Britain’s Gamble on Tax Cuts has Economists Warning of Past Mistakes

Ms. Truss has been cheered on by conservative champions of supply-side economics in the United States, including many of the chief backers of Mr. Trump’s tax cuts. Stephen Moore, who served as an outside economic adviser to the former president, praised Ms. Truss for her willingness “to challenge the reigning orthodoxy by sharply cutting taxes to boost growth,” calling the package “a gutsy and sound policy decision.”

“By far the most important change is the reduction in the top income tax rate from 45 percent to 40 percent,” Mr. Moore wrote. “This will bring jobs, capital and businesses back to the U.K.”

A host of critics, though, have lined up to denounce the tax package, warning it will provoke economic war with the Bank of England and risk a damaging combination of economic contraction and soaring prices, which could in turn hurt the global recovery.

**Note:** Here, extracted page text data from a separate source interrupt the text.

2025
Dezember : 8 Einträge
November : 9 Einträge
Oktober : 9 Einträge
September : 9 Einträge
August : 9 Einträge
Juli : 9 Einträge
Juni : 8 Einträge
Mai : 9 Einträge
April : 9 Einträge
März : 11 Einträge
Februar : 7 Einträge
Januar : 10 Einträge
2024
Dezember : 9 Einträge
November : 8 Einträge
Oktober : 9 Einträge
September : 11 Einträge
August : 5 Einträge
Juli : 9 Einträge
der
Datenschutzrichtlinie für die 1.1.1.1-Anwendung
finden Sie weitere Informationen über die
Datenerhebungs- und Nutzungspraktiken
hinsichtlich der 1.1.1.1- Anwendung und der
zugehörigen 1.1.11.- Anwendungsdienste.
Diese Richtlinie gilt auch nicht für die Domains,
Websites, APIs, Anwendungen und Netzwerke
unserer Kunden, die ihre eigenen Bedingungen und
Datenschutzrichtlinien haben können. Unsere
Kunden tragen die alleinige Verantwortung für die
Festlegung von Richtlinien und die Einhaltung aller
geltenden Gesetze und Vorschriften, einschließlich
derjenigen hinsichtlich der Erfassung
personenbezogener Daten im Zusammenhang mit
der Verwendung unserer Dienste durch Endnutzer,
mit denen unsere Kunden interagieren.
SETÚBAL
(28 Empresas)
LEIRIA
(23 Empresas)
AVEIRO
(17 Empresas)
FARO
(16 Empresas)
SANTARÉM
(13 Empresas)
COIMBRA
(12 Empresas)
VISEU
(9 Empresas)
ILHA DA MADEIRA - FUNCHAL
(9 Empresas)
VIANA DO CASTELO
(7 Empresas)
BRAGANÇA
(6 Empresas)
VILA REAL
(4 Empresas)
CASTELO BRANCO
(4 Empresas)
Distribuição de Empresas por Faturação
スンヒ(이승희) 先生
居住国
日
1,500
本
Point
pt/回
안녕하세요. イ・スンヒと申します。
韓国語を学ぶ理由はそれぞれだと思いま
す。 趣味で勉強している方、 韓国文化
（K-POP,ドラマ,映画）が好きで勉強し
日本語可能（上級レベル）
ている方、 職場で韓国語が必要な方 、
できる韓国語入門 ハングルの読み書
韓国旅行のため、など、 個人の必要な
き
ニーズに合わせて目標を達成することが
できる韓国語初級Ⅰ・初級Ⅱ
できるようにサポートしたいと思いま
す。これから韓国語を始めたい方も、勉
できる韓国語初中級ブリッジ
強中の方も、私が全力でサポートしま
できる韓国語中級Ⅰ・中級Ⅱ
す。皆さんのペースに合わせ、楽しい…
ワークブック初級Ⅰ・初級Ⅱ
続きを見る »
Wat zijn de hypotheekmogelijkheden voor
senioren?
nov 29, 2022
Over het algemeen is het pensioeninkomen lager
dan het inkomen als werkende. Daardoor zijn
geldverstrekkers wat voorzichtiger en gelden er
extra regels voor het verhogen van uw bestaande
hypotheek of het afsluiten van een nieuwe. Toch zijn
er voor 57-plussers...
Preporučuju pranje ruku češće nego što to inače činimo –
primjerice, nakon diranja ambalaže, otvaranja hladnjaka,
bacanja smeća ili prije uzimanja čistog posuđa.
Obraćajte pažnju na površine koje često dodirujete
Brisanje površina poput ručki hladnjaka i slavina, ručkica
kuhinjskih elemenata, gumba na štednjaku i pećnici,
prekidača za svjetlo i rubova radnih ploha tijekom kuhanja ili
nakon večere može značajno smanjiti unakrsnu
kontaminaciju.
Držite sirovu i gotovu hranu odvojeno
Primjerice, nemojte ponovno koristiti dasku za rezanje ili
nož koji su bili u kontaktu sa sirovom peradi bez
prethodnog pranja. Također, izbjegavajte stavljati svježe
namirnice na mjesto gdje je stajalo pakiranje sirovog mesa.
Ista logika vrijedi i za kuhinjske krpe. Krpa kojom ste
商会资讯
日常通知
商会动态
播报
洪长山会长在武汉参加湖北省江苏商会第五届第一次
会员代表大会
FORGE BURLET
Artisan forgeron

The impact of previous tax cuts, including those signed into law by Mr. Trump in 2017, provides fodder for those critiques.

Much as Ms. Truss has proposed to do, Mr. Trump reduced tax rates for income earners across the spectrum, including those in the highest bracket. He also cut a variety of business tax rates — a contrast with the British plan, which cancels a planned increase in corporate taxes. Mr. Trump said his full package of cuts would jump-start economic activity by encouraging businesses to invest, hire and raise wages.

Yet initial evidence, which includes studies from I.M.F. economists, suggests Mr. Trump’s cuts did not deliver the steep gains in investment and productivity that conservatives had promised. If such gains came to pass in Britain, they could help counter inflation there.

Instead, the cuts increased consumer spending, an outcome that helped temporarily expand growth in the United States, the I.M.F. found, but which could be dangerous in a high-inflation environment.